While some Taiwanese companies are considering investing in the U.S. market to avoid the tariffs, Eclat said it will be difficult for the textile industry to expand its production to the U.S. in light of the high labor costs and shortage of suppliers in the textile industry.

Meanwhile, Makalot Industrial Co., which manufactures garments such as pants, underwear and sleepwear, also said it is worried about the financial impact of Trump’s tariffs on Southeast Asian countries.

The U.S. accounts for more than 70 percent of Makalot’s total sales revenue, while 41 percent of its total production is based in Indonesia, 37 percent in Vietnam, and 14 percent in Cambodia, the company told CNA.

Makalot said it will hold international meetings next week and engage in discussions with its clients to find ways to share the expected financial burden caused by Trump’s latest tariffs.

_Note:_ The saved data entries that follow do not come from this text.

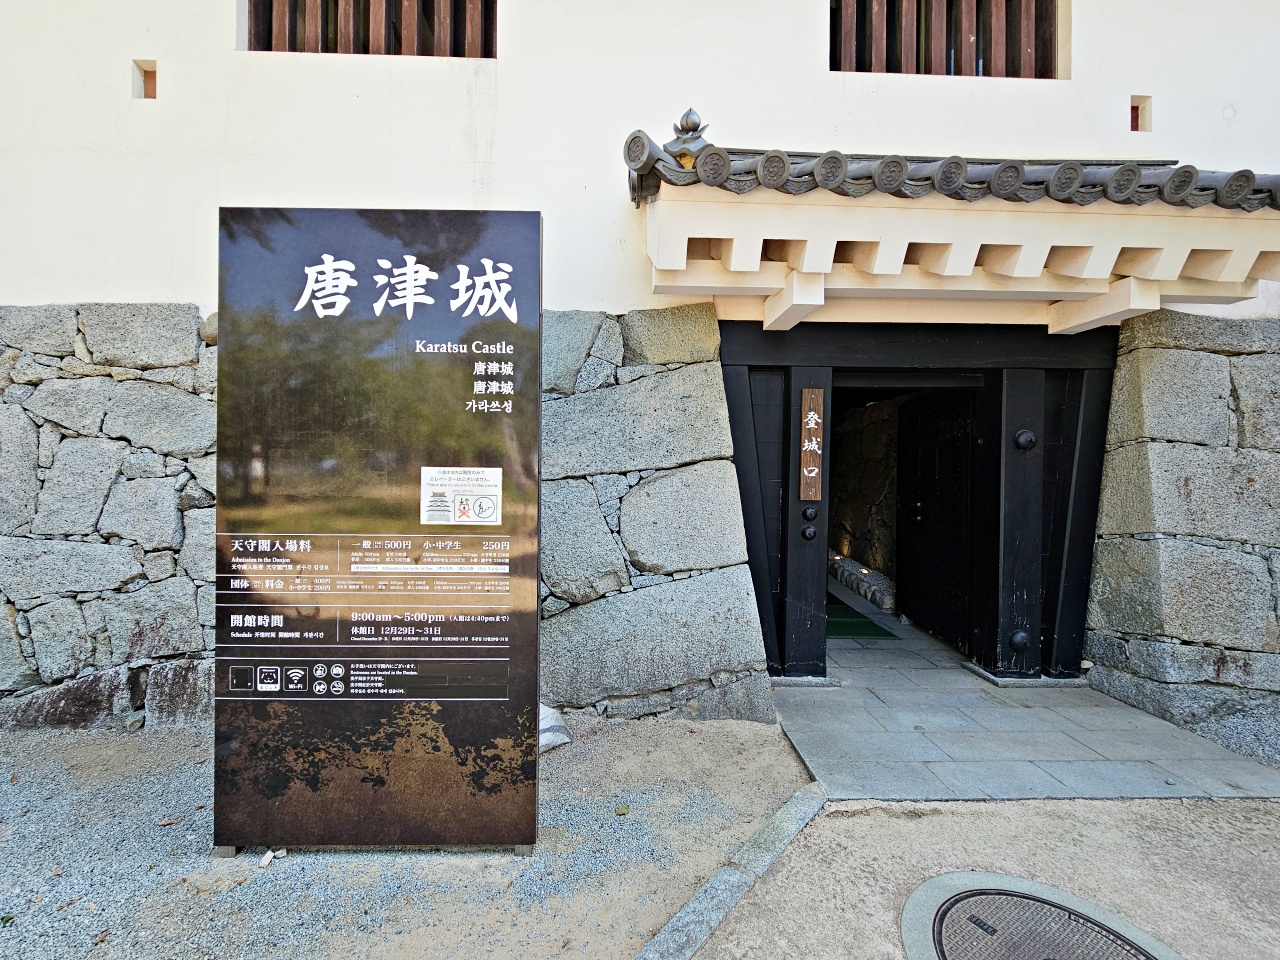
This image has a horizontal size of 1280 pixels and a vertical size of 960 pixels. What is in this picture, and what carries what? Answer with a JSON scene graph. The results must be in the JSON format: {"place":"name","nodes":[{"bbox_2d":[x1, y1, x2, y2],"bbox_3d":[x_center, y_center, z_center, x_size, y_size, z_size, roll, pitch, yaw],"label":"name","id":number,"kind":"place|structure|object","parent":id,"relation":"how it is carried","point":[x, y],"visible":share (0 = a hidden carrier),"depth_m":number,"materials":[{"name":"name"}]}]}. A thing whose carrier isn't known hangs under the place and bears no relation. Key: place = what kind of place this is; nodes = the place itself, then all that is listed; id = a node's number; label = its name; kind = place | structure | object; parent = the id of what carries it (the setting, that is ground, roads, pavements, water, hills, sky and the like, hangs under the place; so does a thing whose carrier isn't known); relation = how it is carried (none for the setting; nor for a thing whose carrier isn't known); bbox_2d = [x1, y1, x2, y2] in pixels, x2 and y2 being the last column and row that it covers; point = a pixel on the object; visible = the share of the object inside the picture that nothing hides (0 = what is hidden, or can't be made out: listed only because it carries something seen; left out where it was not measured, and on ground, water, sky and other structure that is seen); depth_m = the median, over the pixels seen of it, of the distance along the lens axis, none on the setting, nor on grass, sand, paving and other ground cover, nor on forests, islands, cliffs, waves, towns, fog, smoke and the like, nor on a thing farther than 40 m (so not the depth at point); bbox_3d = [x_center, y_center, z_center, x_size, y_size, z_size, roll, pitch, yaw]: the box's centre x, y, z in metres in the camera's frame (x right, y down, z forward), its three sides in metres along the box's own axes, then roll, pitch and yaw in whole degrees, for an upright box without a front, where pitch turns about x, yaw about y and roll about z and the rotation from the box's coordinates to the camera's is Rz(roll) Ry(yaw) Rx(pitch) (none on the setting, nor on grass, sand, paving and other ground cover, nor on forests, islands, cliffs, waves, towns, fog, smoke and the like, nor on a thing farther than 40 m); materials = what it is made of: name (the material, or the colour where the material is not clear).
{"place":"outdoors","nodes":[
{"label":"outdoors","id":0,"kind":"place"},
{"bbox_2d":[0,301,776,736],"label":"stone wall","id":1,"kind":"structure","parent":0,"point":[186,313],"depth_m":3.12,"materials":[{"name":"grey stone"}]},
{"bbox_2d":[714,317,1114,685],"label":"door frame","id":2,"kind":"object","parent":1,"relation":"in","point":[746,361],"visible":0.78,"depth_m":3.78,"materials":[{"name":"black wood"}]},
{"bbox_2d":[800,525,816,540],"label":"metal stud","id":3,"kind":"object","parent":2,"relation":"attached to","point":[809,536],"visible":0.98,"depth_m":3.61,"materials":[{"name":"black metal"}]},
{"bbox_2d":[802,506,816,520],"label":"metal stud","id":4,"kind":"object","parent":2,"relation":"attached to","point":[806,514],"visible":0.97,"depth_m":3.56,"materials":[{"name":"black metal"}]},
{"bbox_2d":[799,387,824,504],"bbox_3d":[1.315,-0.251,3.696,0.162,0.860,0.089,1,2,-2],"label":"wooden sign","id":5,"kind":"object","parent":2,"relation":"attached to","point":[812,474],"visible":0.98,"depth_m":3.67,"materials":[{"name":"brown wood"}]},
{"bbox_2d":[894,391,973,650],"bbox_3d":[3.000,0.391,4.945,0.180,2.421,1.647,1,2,-2],"label":"wooden door","id":6,"kind":"structure","parent":2,"relation":"in","point":[907,426],"depth_m":4.87,"materials":[{"name":"wood"}]},
{"bbox_2d":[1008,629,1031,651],"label":"metal stud","id":7,"kind":"object","parent":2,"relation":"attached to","point":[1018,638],"visible":0.98,"depth_m":3.72,"materials":[{"name":"black metal"}]},
{"bbox_2d":[1014,430,1037,451],"bbox_3d":[2.957,-0.294,3.690,0.178,0.178,0.107,1,2,-2],"label":"metal stud","id":8,"kind":"object","parent":2,"relation":"attached to","point":[1026,436],"visible":0.97,"depth_m":3.66,"materials":[{"name":"black metal"}]},
{"bbox_2d":[0,711,800,959],"label":"gravel ground","id":9,"kind":"structure","parent":0,"point":[695,740],"materials":[{"name":"grey gravel"}]},
{"bbox_2d":[259,848,285,866],"bbox_3d":[-1.530,1.564,2.006,0.084,0.040,0.086,2,2,39],"label":"stone","id":10,"kind":"object","parent":9,"relation":"on","point":[266,859],"visible":0.77,"depth_m":1.99,"materials":[{"name":"white"}]},
{"bbox_2d":[212,207,543,859],"bbox_3d":[-1.124,0.231,2.070,1.498,2.682,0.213,1,2,-2],"label":"information sign","id":11,"kind":"object","parent":9,"relation":"on","point":[531,797],"visible":0.98,"depth_m":2.02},
{"bbox_2d":[419,465,502,526],"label":"notice","id":12,"kind":"object","parent":11,"relation":"attached to","point":[483,506],"visible":0.97,"depth_m":2.06,"materials":[{"name":"white paper"}]},
{"bbox_2d":[538,703,572,753],"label":"sandbag","id":13,"kind":"object","parent":9,"relation":"on","point":[544,727],"visible":0.43,"depth_m":2.80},
{"bbox_2d":[615,803,631,815],"bbox_3d":[-0.083,1.544,2.260,0.069,0.032,0.070,0,2,-34],"label":"leaf","id":14,"kind":"object","parent":9,"relation":"on","point":[618,810],"visible":0.98,"depth_m":2.25,"materials":[{"name":"green plant"}]},
{"bbox_2d":[635,783,828,959],"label":"stone curb","id":15,"kind":"structure","parent":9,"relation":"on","point":[796,800],"depth_m":1.81,"materials":[{"name":"grey stone"}]},
{"bbox_2d":[1,0,1279,325],"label":"wall","id":16,"kind":"structure","parent":0,"point":[1093,41],"depth_m":3.11,"materials":[{"name":"white paint"}]},
{"bbox_2d":[132,59,157,99],"bbox_3d":[-3.267,-2.634,3.188,0.152,0.239,0.140,1,2,-2],"label":"wall opening","id":17,"kind":"object","parent":16,"relation":"in","point":[147,73],"visible":0.7,"depth_m":3.18,"materials":[{"name":"brown"}]},
{"bbox_2d":[244,0,493,57],"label":"window","id":18,"kind":"structure","parent":16,"relation":"in","point":[255,49],"depth_m":3.43,"materials":[{"name":"brown wood"}]},
{"bbox_2d":[829,0,1059,78],"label":"window","id":19,"kind":"structure","parent":16,"relation":"in","point":[836,68],"depth_m":3.56,"materials":[{"name":"brown wood"}]},
{"bbox_2d":[623,124,1279,332],"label":"tiled roof","id":20,"kind":"structure","parent":16,"relation":"attached to","point":[706,283],"depth_m":2.96,"materials":[{"name":"grey ceramic"}]},
{"bbox_2d":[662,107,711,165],"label":"roof finial","id":21,"kind":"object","parent":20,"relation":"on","point":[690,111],"visible":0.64,"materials":[{"name":"grey ceramic"}]},
{"bbox_2d":[1130,95,1150,131],"bbox_3d":[3.557,-2.617,3.452,0.141,0.246,0.146,1,2,-2],"label":"wall opening","id":22,"kind":"object","parent":16,"relation":"in","point":[1132,122],"visible":0.64,"depth_m":3.44,"materials":[{"name":"red"}]},
{"bbox_2d":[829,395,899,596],"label":"stone wall","id":23,"kind":"structure","parent":0,"point":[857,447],"depth_m":6.64,"materials":[{"name":"stone"}]},
{"bbox_2d":[682,791,1279,959],"label":"dirt ground","id":24,"kind":"structure","parent":0,"point":[1238,808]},
{"bbox_2d":[899,872,1179,959],"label":"manhole cover","id":25,"kind":"object","parent":24,"relation":"in","point":[942,880],"visible":0.97,"depth_m":1.68,"materials":[{"name":"metal"}]},
{"bbox_2d":[772,577,1279,805],"label":"stone pavement","id":26,"kind":"structure","parent":0,"point":[918,719],"materials":[{"name":"grey stone"}]},
{"bbox_2d":[827,551,895,612],"bbox_3d":[2.886,1.335,6.595,0.447,0.393,1.970,1,2,-2],"label":"stone edging","id":27,"kind":"object","parent":26,"relation":"on","point":[873,587],"visible":0.58,"depth_m":6.19,"materials":[{"name":"stone"}]},
{"bbox_2d":[827,599,897,639],"bbox_3d":[2.146,1.521,5.386,0.865,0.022,1.460,1,2,-2],"label":"green mat","id":28,"kind":"object","parent":26,"relation":"on","point":[852,625],"visible":0.41,"depth_m":5.07,"materials":[{"name":"green carpet"}]},
{"bbox_2d":[1085,308,1279,765],"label":"stone wall","id":29,"kind":"structure","parent":0,"point":[1209,361],"depth_m":3.22,"materials":[{"name":"grey stone"}]}
]}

Meanwhile, a leading Taiwanese manufacturer of footwear Pou Chen Corp. also told CNA that it will hold discussions with its clients to figure out the best response to the tariffs.

Pou Chen, which is a contract supplier to major international brands such as Nike, Adidas, and New Balance, has 53 percent of its production in Indonesia and more than 30 percent in Vietnam, according to market estimates.

Apart from textile companies, other Taiwanese firms are also bracing for the impact of the U.S. tariffs, including furniture manufacturers Shane Global Holding Inc. and Nien Made Enterprise Co.

Shane Global has 64 percent of its production in China and Cambodia, while Nien Made has a total of 80 percent in those two countries, market estimates show.

Several Taiwanese companies in the tech sector also have large production lines in Southeast Asian countries.

On Friday, Taiwan’s top economic planning body the National Development Council (NDC) said it would provide assistance to Taiwanese manufacturers in Southeast Asia that wish to return to Taiwan.

NDC head Liu Chin-ching (劉鏡清) told reporters that the government will optimize Taiwan’s investment environment to help Taiwanese firms improve their global competitive edge.